Presents in Session III

Presentation slides

Arrest of Property in Criminal Proceedings as a Manifestation of Disrespect for the Right of Ownership

 

Protection of the ownership right is one of the significant elements of the neoliberalism system. The Russian Federation declares protection of ownership. Summarizing the results of the author’s research it’s noted that investigative bodies widely apply measures for out-of-court restriction of ownership rights through the seizure of ownership in the course of the investigation of criminal cases. The author reveals a number of the most typical cases that caused restriction of ownership right as a result of completely unreasoned court decision based on the assumptions of the investigation. The author concludes that the domination of public interest in this case is only one of the manifestations of traditional values that overcome legal restrictions, which indicates that the legislative regulation is not ineffective in protecting individual values.

Presents in Session VII

Neoliberalism & Traditionalism v. Interests of the Banking System – the Time for Changing of the Paradigm of Banking Regulation

 

Several decades of history of banking regulation have shown a “stable” sequence of periods of traditional regulation and (neo)liberal deregulation. Our thesis is: unless the changing paradigm of banking – and banking law – will be recognized by the stakeholders in the banking system  – by the credit institutions, regulators, clients – there will not be an end to this endless circle.

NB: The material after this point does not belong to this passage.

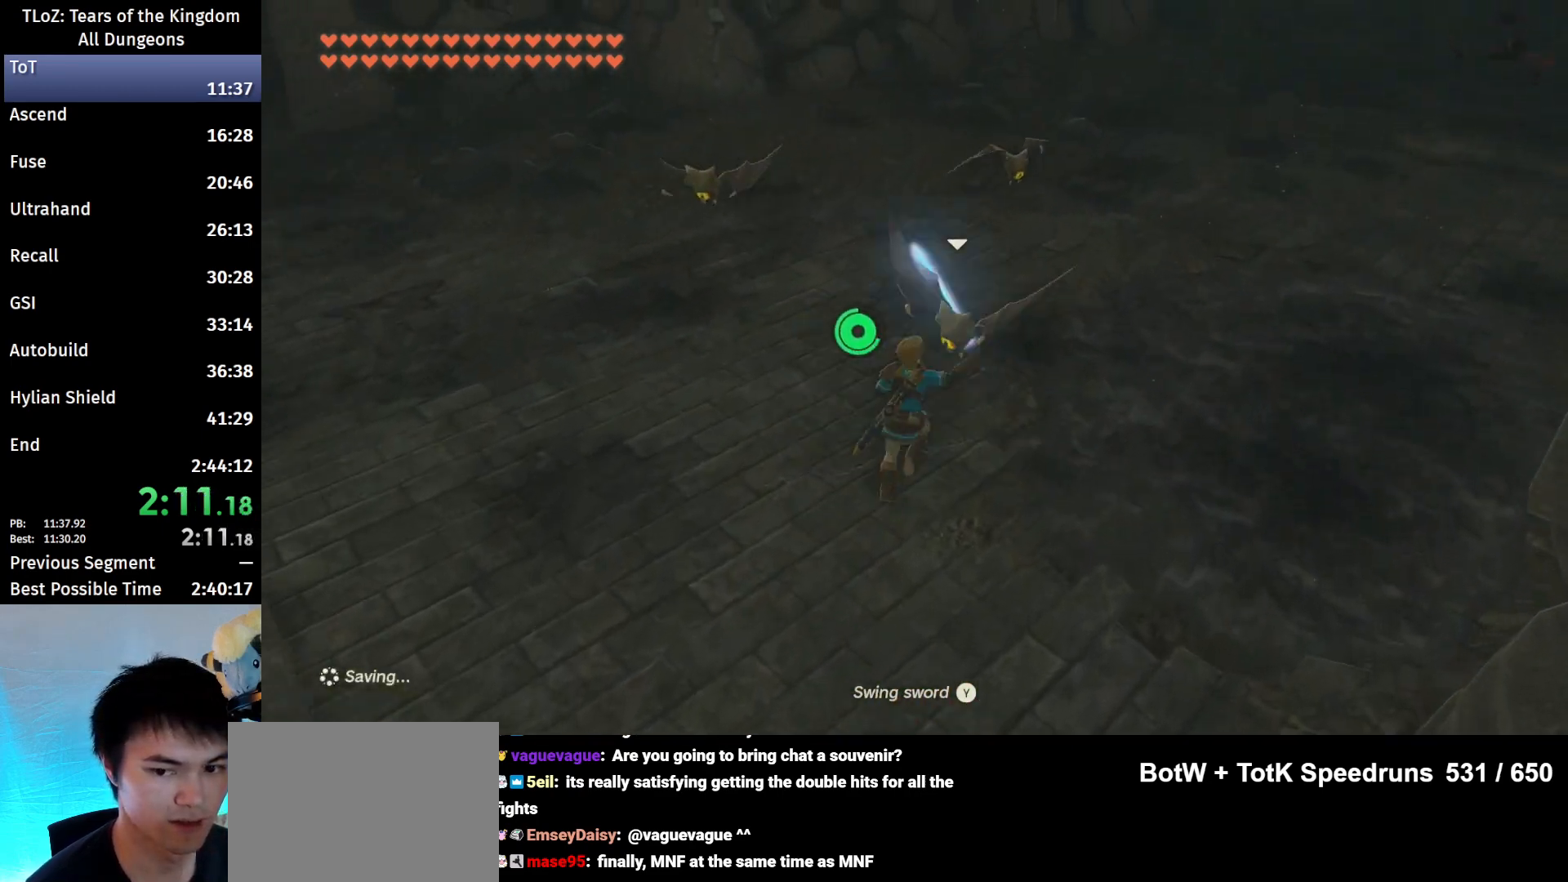
{"buttons": [], "left_stick": "up-right", "right_stick": "center", "events": [[133, "Y", "down"], [267, "Y", "up"], [333, "left_stick", "up-right"]]}
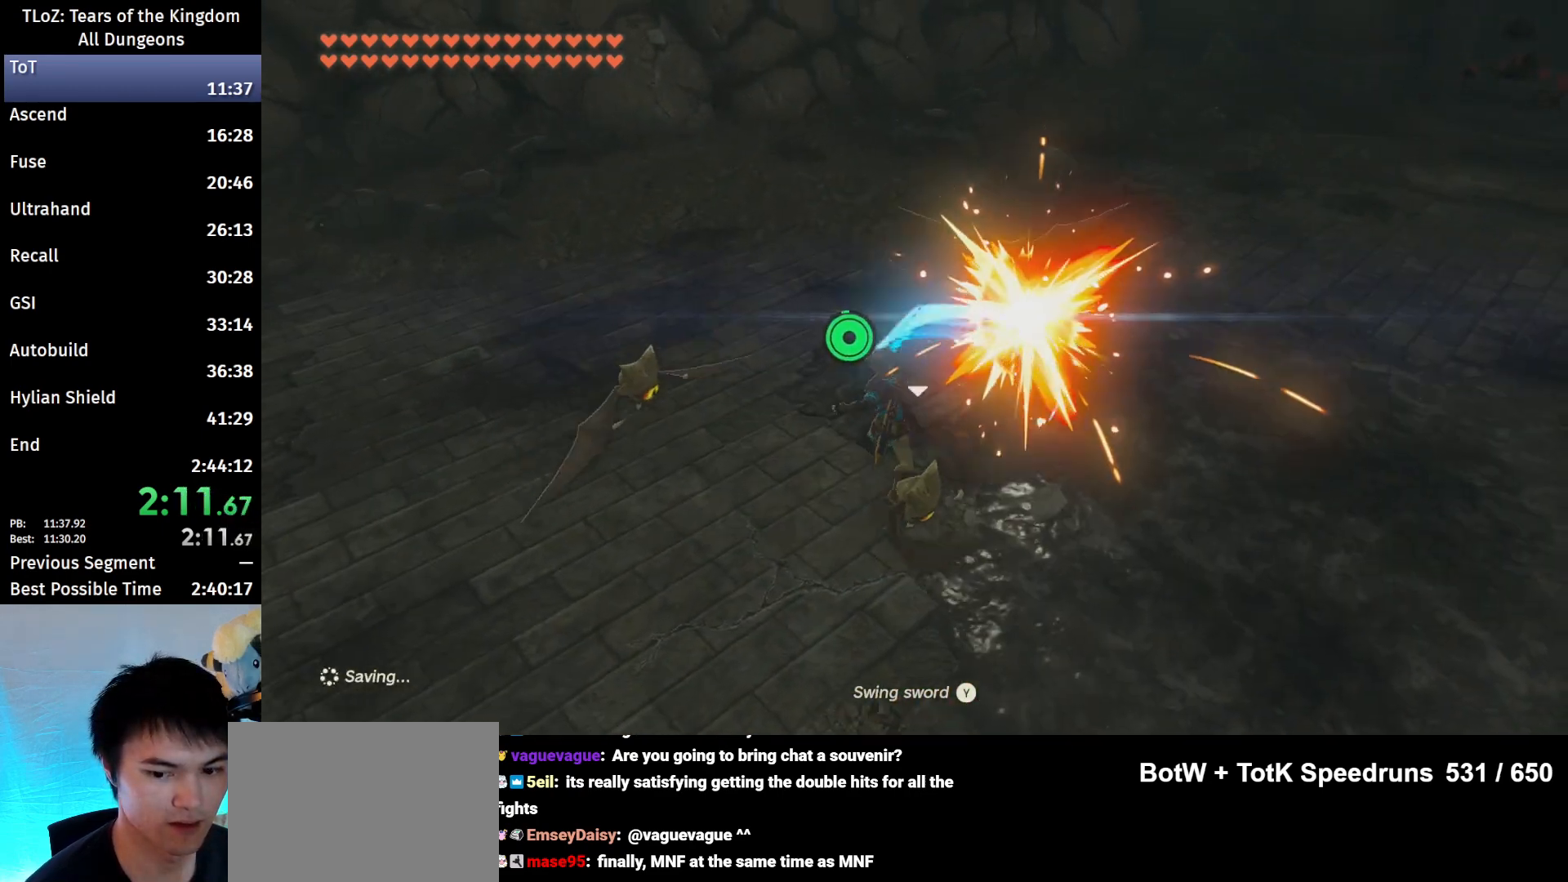
{"buttons": [], "left_stick": "down-left", "right_stick": "center", "events": [[100, "left_stick", "down-right"], [167, "Y", "down"], [167, "left_stick", "down"], [300, "Y", "up"], [300, "left_stick", "down-left"]]}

Under a traditional paradigm the interests of the banks are presented in opposition to the interests of the clients; the same is true about the interests of the banks versus regulators and other public bodies. As a result the main shortage of banking regulation comes out: an attempt to protect the interests of the certain players against the interests of the other player(s), while the task is to protect the balanced state of the banking system as a whole. Under such approach the protection of interests of the customers and other stakeholders in the banking system will come out as a consequence.